If you undergo laparoscopic bariatric surgery, your recovery may be faster...
Laparoscopic Surgery Recovery
Immediately after Surgery
While you may not require assistance around the house during the first week of recovery, you will need to limit your activities considerably. However, it is still important to get up and move around every day to encourage digestion and proper circulation.
In terms of diet, you will be restricted to liquids while your system is healing. Patients should take care to consume water and meals slowly, in careful sips rather than gulps. Additionally, while you should avoid drinking during a meal, it is important to stay hydrated in order to prevent constipation.
The incision site typically requires at least two weeks to heal completely. Patients must take extra care of the area during this time, avoiding scrubbing during baths or showers. While some swelling, bruising, and leaking is expected, contact your surgeon immediately if you noticed chronic inflammation or a change in fluid consistency.

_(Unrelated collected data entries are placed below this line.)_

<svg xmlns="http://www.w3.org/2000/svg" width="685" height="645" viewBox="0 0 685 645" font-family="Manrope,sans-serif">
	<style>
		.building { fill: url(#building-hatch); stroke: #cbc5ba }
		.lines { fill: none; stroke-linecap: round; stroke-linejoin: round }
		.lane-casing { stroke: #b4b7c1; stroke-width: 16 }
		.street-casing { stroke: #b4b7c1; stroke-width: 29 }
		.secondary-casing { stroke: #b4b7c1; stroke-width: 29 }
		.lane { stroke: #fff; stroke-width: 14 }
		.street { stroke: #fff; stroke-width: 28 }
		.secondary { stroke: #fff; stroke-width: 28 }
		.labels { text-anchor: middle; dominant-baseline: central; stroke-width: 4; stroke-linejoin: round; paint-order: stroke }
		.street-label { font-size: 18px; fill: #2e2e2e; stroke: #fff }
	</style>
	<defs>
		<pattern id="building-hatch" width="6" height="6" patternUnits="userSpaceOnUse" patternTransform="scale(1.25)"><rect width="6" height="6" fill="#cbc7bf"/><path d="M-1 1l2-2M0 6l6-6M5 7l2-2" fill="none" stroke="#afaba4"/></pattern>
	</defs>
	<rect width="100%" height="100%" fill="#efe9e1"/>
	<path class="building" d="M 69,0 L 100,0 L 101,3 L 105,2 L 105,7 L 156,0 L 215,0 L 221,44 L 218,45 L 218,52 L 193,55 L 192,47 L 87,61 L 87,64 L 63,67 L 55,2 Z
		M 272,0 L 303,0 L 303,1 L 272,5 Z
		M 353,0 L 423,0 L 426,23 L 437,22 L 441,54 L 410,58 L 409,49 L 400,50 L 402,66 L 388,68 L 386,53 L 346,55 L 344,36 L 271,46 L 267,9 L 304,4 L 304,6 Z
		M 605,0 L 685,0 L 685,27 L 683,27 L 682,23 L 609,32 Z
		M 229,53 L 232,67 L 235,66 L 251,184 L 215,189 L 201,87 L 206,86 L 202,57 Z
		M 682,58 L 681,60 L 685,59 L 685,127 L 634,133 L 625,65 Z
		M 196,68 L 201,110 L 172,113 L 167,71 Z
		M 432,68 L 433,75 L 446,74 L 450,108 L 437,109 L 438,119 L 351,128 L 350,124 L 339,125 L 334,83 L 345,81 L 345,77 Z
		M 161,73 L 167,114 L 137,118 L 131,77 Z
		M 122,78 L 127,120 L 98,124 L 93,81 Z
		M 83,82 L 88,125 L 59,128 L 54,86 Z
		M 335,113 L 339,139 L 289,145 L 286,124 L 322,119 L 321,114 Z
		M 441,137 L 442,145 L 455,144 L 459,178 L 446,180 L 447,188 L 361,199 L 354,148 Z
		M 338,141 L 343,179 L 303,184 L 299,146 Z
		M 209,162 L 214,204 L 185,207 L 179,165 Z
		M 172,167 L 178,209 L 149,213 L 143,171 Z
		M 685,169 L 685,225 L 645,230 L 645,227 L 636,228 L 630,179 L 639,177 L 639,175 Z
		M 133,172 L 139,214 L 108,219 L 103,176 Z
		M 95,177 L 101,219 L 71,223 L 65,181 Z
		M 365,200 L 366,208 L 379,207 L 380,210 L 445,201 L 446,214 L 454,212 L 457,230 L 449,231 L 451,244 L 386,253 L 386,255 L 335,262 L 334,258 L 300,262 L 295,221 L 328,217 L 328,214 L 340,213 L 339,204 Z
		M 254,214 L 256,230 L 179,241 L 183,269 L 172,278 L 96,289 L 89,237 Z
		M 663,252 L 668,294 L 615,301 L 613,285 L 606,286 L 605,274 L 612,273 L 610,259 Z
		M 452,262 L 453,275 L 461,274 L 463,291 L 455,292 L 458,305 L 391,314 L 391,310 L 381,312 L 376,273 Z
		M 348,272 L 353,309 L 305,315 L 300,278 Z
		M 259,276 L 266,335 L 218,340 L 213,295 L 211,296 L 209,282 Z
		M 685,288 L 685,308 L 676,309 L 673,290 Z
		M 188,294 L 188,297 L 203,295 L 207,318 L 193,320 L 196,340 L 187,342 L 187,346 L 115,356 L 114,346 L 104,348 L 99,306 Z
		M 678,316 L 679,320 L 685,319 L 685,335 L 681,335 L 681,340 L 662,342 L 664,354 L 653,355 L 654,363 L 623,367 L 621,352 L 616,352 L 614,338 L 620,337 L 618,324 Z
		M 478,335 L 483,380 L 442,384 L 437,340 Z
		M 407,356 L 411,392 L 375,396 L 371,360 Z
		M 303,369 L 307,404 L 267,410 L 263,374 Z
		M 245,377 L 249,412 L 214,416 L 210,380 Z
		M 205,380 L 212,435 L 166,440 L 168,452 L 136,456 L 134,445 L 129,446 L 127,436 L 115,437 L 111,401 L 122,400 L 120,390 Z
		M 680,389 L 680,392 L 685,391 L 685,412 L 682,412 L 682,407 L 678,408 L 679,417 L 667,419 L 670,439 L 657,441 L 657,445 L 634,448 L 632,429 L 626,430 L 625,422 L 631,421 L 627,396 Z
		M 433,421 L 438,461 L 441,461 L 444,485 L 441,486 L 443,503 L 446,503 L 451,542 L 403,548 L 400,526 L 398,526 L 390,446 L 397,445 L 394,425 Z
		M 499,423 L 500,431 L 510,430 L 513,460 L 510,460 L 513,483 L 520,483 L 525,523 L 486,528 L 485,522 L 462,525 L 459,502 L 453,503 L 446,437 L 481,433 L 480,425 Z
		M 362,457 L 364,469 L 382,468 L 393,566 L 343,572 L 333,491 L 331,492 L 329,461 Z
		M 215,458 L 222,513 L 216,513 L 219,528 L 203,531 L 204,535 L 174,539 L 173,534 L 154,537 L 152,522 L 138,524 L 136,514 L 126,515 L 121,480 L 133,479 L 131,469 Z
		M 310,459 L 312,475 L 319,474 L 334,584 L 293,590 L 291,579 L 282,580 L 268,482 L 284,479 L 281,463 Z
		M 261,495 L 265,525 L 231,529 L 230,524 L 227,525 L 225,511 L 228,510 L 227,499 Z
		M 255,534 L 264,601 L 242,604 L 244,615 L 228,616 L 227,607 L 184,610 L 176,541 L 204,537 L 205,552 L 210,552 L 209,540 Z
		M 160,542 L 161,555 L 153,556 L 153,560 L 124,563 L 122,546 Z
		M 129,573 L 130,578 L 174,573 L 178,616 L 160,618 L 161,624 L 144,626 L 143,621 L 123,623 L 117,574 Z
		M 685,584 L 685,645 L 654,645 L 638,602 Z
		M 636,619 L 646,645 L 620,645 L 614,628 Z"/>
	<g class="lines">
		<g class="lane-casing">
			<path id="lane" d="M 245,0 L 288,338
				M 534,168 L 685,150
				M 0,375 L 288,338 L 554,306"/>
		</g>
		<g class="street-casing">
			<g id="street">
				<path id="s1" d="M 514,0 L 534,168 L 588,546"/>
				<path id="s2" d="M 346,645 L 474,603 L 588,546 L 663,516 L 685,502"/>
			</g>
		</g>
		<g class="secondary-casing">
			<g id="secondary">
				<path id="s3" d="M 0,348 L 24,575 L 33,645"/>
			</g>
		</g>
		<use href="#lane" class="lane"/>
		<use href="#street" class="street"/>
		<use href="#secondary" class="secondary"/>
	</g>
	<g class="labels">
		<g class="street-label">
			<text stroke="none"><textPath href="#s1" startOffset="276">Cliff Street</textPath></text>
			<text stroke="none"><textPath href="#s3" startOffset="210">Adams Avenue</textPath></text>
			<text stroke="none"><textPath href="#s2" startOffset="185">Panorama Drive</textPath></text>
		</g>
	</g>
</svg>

With your surgeon’s approval, you can typically transition from a liquid diet to thoroughly pureed foods about three to four weeks after surgery. Most patients can also return to work and resume their daily routine at this point. While you should maintain a light exercise routine, be sure to avoid any extreme physical exertion including heavy lifting, jogging, and bike riding.
After clearance from your surgeon, you may be able to re-introduce solids into your diet: ground or finely diced meats, canned or soft fresh fruit, and cooked vegetables. If your system tolerates this diet for at least eight weeks, you may be able to incorporate additional approved solids. Patients can also begin more moderate-impact exercise, such as swimming and light aerobic routines.